### Reading passage

Bill English has been forced to admit that National’s failed asset sales have bought in less money than expected and cost the taxpayer a fortune
National has finally admitted that its failed asset sales programme is bringing in $1.2 billion less than expected, which puts the Government’s commitment to returning to surplus in 2014/15 at risk, Green Party Co-leader Dr Russel Norman said today.
Figures released by the Green Party last week show that, because the asset sales have bought in less revenue than expected and cost more, the Government cumulative deficit will be half a billion dollars worse by 2017 than was projected in Budget 2013, including a $109 million hit in 2014/15. New figures released by the Government confirm that asset sales will only raise $4.8 billion, if the sale of Genesis goes ahead, not the $6 billion expected in Budget 2013, leaving a massive hole in the Government’s books.
“Bill English has been forced to admit that National’s failed asset sales have bought in less money than expected and cost the taxpayer a fortune,” said Dr Norman.
“The failure of the asset sales programme to raise as much money as expected means that the Government will have to borrow more and pay more interest on its debt, which puts its promised return to surplus in 2014/15 at risk.

### Description of the task
Continue the text on National's asset sales programme, starting after its final sentence.

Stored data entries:
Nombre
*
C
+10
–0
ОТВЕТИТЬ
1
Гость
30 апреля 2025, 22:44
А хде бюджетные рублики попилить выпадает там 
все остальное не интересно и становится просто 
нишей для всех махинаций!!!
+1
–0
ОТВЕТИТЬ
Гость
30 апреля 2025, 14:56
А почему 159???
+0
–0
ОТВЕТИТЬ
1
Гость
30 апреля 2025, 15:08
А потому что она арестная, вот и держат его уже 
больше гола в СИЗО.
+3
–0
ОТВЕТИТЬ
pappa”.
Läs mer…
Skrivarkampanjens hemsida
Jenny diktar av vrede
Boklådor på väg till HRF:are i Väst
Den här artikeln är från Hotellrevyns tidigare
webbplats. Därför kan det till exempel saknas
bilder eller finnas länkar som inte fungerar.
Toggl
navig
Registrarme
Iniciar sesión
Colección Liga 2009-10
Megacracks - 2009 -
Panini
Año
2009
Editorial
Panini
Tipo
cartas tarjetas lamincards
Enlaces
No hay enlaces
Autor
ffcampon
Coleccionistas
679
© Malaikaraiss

* * *

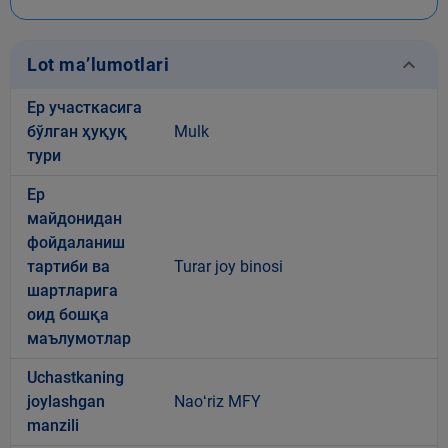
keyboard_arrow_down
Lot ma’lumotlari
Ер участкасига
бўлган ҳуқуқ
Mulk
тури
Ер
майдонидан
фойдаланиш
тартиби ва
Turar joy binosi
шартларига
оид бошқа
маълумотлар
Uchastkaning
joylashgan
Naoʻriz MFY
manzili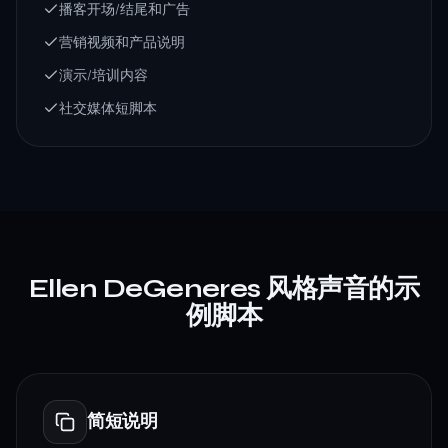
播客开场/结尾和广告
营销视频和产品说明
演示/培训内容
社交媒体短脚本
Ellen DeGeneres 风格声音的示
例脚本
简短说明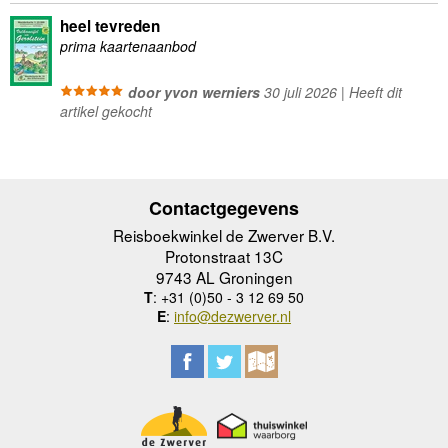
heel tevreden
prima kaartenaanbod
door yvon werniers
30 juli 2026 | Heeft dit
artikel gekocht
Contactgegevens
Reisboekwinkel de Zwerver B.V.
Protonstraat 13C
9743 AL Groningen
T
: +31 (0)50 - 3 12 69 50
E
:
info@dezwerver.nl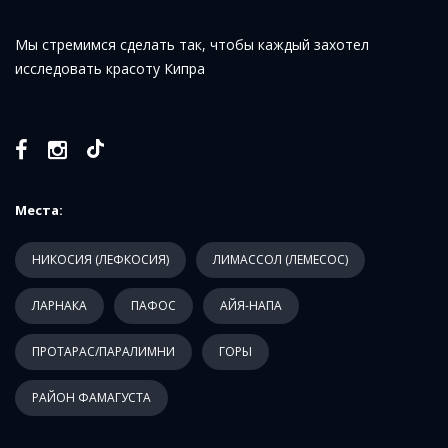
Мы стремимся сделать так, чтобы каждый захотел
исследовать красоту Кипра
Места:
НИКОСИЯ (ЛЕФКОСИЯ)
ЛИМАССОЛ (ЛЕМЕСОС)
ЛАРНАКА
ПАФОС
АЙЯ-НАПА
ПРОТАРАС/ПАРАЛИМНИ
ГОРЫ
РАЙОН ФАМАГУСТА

* * *

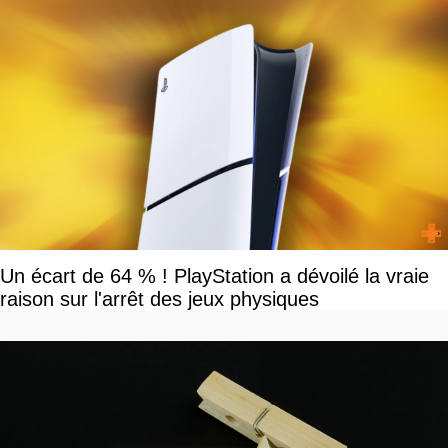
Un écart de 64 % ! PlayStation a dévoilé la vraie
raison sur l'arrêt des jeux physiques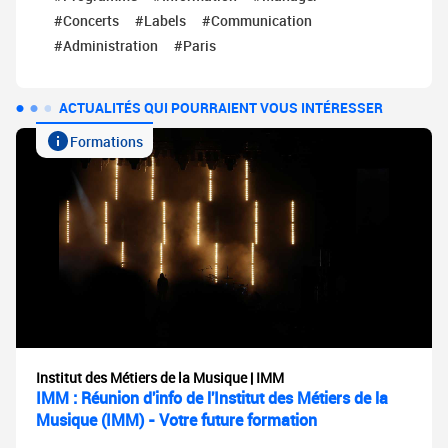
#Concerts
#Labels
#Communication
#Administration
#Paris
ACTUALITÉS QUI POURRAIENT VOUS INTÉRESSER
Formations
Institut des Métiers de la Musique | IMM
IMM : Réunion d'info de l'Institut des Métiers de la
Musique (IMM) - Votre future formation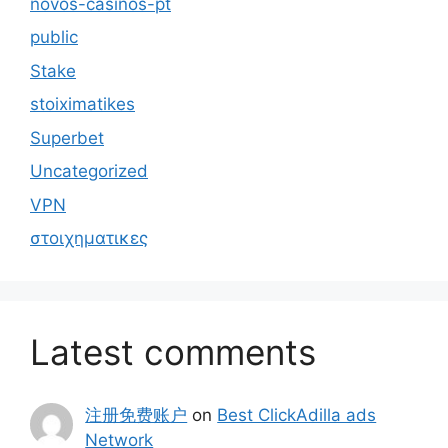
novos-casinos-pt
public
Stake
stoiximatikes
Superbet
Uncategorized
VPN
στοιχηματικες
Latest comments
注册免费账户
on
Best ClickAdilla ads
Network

### Answer area
“The Green Party’s calculations show that the failed asset sales so far will worsen the Government’s operating balance in 2014/15 by $109 million, enough to wipe out the surplus of just $75 million for 2014/15 that was projected in Budget 2013. If the sale of Genesis goes ahead, the hole in the Government’s books will be even larger.
“Just last week, John Key was trying to mislead the public by saying that the hole in the Budget caused by asset sales was a Green Party fiction. When he made that claim, Treasury had already provided him with updated figures proving that asset sales were carving a half a billion hole in the Crown accounts. Mr Key should have been upfront with New Zealanders and admitted the failure of his asset sales agenda.
“Nearly a million New Zealanders have already voted in the asset sales referendum. The referendum is our best our chance to send a message to National to stop these failed asset sales and stop wasting our money,” said Dr Norman.